Established by the Child Health Division on the hospital premises seven years ago, the Child Nutrition Rehabilitation Home provides free treatment and nutritious foods to babies (aged between 6 months and 5 years) and also teaches postpartum mothers to prepare and feed nutritious foods to their babies.
Meena Thapa, a nursing mother, is also at the Child Nutrition Rehabilitation Home with her eight-month-old daughter. A month ago, her daughter was just 4kg. “Having been treated at the rehabilitation home, my daughter now weighs 5.3kg,” said Thapa, recalling problems breastfeeding her daughter.
Sixty-one children have been treated in the rehabilitation home in the current fiscal year. There are seven mothers and their malnourished children at the centre. Children with mild malnutrition will be kept for a month to 45 days for treatment. If the malnourished children do not gain weight consistently within the set time frame, they can extend their stay by another 45 days.
The rehabilitation home has a daily routine for all mothers and children. Ishwori Thapa, a nurse at the centre, said they start the day by feeding milk to the children at 3am. The children are fed porridge at 7am; eggs at 8am; rice and pulses at 10am; milk at 1pm; beaten rice or rice pudding at 4pm; rice and pulses at 7pm; potato pickle; tomatoes and coriander with porridge at 10pm, according to Thapa. “There are employees to cook the meals,” she said, adding that nursing mothers are also taught to prepare meals for children in the kitchen.
Pratikshya Thapa, who is in charge at the rehabilitation home, said malnutrition in children could be minimised if one can take care of eating and feeding habits of both the children and their mothers. “Family members should take care of pregnant women and their nutrition to save children from malnutrition,” she said, stressing that a child should be fed breast milk until six months.

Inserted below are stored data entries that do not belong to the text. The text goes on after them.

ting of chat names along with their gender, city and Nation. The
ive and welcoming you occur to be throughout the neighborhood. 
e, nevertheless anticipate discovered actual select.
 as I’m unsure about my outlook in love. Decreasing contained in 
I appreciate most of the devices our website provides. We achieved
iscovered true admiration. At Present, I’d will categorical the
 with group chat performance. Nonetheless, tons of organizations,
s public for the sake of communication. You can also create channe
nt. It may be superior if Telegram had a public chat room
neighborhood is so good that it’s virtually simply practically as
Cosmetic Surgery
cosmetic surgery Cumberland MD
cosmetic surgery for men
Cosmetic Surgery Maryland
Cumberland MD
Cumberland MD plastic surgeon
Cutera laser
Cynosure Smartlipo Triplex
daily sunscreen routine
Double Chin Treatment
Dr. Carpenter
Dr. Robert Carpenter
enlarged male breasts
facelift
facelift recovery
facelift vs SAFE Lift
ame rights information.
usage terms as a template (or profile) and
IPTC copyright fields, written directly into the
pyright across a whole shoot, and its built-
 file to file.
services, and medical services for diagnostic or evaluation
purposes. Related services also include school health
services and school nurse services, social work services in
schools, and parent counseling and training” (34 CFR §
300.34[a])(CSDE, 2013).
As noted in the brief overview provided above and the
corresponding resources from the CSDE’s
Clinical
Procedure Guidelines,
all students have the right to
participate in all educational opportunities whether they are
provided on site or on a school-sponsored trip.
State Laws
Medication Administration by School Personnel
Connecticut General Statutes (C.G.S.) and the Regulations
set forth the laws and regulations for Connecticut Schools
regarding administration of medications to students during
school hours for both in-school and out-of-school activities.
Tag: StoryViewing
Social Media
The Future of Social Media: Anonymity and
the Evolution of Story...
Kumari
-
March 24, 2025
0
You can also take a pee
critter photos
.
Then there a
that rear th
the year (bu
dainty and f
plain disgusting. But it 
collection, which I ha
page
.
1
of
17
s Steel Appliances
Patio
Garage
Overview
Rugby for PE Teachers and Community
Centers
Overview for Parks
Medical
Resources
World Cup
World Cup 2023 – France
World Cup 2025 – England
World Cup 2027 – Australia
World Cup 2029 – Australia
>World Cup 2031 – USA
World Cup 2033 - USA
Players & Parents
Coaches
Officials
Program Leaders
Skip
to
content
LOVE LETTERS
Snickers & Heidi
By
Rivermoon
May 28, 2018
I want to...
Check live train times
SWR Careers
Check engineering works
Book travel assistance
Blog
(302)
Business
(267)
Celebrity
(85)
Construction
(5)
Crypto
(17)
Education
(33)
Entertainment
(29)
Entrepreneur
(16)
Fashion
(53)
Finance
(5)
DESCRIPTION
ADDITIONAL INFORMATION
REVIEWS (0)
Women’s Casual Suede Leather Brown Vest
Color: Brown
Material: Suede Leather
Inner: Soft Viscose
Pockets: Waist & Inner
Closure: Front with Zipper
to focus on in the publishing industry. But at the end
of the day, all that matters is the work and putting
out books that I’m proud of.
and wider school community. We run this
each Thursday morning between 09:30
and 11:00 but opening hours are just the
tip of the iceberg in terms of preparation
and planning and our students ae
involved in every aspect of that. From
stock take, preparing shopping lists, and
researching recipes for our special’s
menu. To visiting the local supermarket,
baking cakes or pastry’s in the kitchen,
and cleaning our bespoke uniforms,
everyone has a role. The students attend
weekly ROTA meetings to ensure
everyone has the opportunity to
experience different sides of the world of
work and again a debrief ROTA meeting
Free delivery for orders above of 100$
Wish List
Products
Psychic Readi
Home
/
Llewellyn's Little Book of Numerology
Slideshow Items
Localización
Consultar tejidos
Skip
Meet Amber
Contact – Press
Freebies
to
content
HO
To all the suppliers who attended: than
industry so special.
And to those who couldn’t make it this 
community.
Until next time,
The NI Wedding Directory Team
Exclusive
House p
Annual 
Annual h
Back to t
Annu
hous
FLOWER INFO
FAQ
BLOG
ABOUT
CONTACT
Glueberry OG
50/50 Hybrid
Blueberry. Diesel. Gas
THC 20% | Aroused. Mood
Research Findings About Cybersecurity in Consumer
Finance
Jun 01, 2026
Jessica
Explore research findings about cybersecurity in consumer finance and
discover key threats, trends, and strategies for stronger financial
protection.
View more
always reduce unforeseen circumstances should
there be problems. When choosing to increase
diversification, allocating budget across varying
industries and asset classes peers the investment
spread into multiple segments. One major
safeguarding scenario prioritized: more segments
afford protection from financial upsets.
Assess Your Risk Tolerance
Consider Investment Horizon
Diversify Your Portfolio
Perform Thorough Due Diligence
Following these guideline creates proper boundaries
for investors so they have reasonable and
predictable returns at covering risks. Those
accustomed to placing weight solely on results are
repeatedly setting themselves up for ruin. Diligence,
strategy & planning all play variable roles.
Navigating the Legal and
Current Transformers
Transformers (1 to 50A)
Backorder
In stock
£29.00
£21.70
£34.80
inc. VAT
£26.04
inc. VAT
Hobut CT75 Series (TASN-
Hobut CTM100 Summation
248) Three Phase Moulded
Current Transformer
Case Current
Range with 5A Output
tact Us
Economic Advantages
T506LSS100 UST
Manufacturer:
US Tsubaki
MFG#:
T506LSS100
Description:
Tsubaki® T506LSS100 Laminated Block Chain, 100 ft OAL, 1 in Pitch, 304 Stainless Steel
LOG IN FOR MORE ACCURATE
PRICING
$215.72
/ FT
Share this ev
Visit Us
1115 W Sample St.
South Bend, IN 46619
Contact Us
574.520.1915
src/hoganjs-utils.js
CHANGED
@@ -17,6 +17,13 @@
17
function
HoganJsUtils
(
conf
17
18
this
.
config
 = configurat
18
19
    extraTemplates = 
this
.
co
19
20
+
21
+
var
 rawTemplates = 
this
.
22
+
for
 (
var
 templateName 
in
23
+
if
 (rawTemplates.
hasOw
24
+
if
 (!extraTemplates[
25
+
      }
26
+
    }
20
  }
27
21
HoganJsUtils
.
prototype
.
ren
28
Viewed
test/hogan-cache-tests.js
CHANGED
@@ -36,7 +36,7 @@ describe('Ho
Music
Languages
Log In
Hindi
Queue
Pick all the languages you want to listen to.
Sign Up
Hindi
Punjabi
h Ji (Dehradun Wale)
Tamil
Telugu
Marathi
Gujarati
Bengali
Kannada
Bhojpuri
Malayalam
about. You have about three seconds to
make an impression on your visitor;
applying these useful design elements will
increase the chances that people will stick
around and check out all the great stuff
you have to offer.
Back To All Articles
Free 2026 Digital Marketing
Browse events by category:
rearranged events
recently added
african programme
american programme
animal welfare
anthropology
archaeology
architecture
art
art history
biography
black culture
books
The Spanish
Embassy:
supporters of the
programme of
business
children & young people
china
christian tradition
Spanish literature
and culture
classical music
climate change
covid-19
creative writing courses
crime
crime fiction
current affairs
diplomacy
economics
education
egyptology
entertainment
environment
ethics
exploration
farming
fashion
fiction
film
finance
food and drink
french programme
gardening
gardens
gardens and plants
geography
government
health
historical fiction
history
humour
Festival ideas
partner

A recent study by Helen Keller International shows that Nepali children are getting a quarter of their calories from junk food. While over-consumption of junk food is often associated with obesity, the study found links to malnutrition and stunting as well. Researchers from Helen Keller International conducted a study on families of 745 children in the Valley, testing the nutritional effects of snack consumption.
According to the Nepal Demographic Health Survey of 2016, 36 percent of children under the age of five were suffering from chronic malnutrition. While 10 percent were suffering from acute malnutrition, another 27 percent were underweight and one percent overweight, the study found.